Grant funding can also be affected. Many state and federal grant programs require up-to-date financial reporting as a condition of eligibility. Without current filings, municipalities risk delays or disruptions in funding streams tied to infrastructure, public safety, and community services.
For school districts, the stakes are even higher. The Oregon Department of Education has authority to withhold state school funds from districts that remain noncompliant. Special districts that fail to file reports for three consecutive years may face dissolution under state law.
Josephine County’s appearance on the list does not in itself signal financial mismanagement. Delinquency in filing reflects the absence of a completed and submitted report by the statutory deadline, not necessarily misuse of funds. However, timely reporting is fundamental to fiscal transparency. Residents cannot meaningfully evaluate the county’s financial condition without current audited data.
Across Oregon, the pattern reflects a broader strain on local governance. Smaller and rural jurisdictions often operate with lean administrative staff and limited budgets, making compliance more vulnerable to turnover or delays in contracting with auditors. As experienced public finance professionals retire and recruitment challenges persist, those pressures have compounded.
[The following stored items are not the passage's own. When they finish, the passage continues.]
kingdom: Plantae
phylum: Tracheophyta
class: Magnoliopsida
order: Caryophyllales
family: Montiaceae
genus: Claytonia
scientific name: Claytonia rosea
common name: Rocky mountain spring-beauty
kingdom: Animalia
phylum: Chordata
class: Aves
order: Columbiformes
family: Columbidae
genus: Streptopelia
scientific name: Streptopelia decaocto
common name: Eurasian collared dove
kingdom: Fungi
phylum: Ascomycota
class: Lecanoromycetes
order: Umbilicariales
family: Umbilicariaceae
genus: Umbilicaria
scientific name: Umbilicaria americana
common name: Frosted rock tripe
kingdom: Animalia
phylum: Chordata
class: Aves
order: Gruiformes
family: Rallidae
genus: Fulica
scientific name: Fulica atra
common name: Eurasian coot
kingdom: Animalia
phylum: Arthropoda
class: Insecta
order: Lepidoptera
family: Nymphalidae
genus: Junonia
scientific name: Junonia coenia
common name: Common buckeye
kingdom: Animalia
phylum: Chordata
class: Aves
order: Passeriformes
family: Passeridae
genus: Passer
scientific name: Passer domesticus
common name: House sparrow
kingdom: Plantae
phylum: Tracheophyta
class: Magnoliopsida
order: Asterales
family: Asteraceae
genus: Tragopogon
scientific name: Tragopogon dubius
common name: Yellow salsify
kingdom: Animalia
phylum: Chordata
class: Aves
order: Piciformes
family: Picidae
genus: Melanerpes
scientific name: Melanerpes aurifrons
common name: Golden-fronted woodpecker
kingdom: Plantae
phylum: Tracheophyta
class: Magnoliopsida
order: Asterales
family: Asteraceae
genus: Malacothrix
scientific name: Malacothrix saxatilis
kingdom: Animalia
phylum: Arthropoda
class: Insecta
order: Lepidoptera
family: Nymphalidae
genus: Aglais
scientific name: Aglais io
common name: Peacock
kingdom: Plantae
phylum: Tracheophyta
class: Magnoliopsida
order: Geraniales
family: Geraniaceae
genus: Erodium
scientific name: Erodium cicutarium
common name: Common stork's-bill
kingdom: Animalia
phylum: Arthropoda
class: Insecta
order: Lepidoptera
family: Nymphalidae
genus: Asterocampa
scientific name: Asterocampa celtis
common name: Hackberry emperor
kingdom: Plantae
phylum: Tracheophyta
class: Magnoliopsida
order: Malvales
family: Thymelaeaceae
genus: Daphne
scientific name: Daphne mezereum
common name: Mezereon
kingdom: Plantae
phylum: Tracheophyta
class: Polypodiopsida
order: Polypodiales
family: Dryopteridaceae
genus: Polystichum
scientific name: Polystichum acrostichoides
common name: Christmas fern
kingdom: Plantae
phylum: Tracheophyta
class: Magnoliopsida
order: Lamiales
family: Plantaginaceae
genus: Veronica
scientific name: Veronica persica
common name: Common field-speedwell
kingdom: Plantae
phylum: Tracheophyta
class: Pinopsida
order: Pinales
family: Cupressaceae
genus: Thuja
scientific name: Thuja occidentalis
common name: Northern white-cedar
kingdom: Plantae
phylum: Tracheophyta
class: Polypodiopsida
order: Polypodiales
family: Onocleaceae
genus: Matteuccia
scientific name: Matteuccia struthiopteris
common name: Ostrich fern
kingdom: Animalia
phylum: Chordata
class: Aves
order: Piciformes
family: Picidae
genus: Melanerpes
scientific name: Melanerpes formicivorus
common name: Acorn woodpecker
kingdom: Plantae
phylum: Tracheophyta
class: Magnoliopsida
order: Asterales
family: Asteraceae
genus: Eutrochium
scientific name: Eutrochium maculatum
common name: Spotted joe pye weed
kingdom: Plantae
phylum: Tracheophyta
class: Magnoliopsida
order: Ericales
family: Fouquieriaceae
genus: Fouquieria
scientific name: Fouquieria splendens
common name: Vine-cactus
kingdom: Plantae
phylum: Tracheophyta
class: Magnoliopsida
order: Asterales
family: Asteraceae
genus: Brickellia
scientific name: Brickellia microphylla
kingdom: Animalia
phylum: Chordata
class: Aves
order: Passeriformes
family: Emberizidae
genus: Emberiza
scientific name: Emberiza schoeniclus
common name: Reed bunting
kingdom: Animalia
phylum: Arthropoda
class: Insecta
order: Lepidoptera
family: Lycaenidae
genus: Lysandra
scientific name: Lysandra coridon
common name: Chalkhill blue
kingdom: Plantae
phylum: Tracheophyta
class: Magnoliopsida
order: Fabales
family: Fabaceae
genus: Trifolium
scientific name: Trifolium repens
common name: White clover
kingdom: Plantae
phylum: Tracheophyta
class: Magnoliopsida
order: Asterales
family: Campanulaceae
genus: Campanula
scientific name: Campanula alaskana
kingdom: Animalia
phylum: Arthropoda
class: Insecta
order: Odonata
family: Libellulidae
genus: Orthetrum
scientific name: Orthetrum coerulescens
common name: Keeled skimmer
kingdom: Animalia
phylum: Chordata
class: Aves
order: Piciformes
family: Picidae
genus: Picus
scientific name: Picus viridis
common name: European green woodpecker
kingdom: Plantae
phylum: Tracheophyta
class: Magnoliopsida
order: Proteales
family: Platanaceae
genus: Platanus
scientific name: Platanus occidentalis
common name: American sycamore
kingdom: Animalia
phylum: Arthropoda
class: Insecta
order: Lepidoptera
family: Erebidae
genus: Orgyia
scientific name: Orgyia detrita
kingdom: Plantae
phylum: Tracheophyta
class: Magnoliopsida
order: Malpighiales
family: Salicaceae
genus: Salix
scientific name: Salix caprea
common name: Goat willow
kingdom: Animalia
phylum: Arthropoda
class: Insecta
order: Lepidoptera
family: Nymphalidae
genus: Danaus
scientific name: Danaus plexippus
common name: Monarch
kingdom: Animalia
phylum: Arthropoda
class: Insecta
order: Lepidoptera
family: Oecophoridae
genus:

The Secretary of State’s summary underscores a basic principle of public administration: transparent financial reporting is not optional. It is a statutory requirement and a public trust obligation. For Josephine County and the other 113 municipalities listed, the path forward will require bringing reports into compliance and restoring confidence that financial oversight remains intact.
For taxpayers, the report serves as a reminder that oversight does not end at the ballot box. Financial transparency is one of the few concrete tools citizens have to evaluate the stewardship of their local governments, and its absence is felt long before any crisis appears on the balance sheet.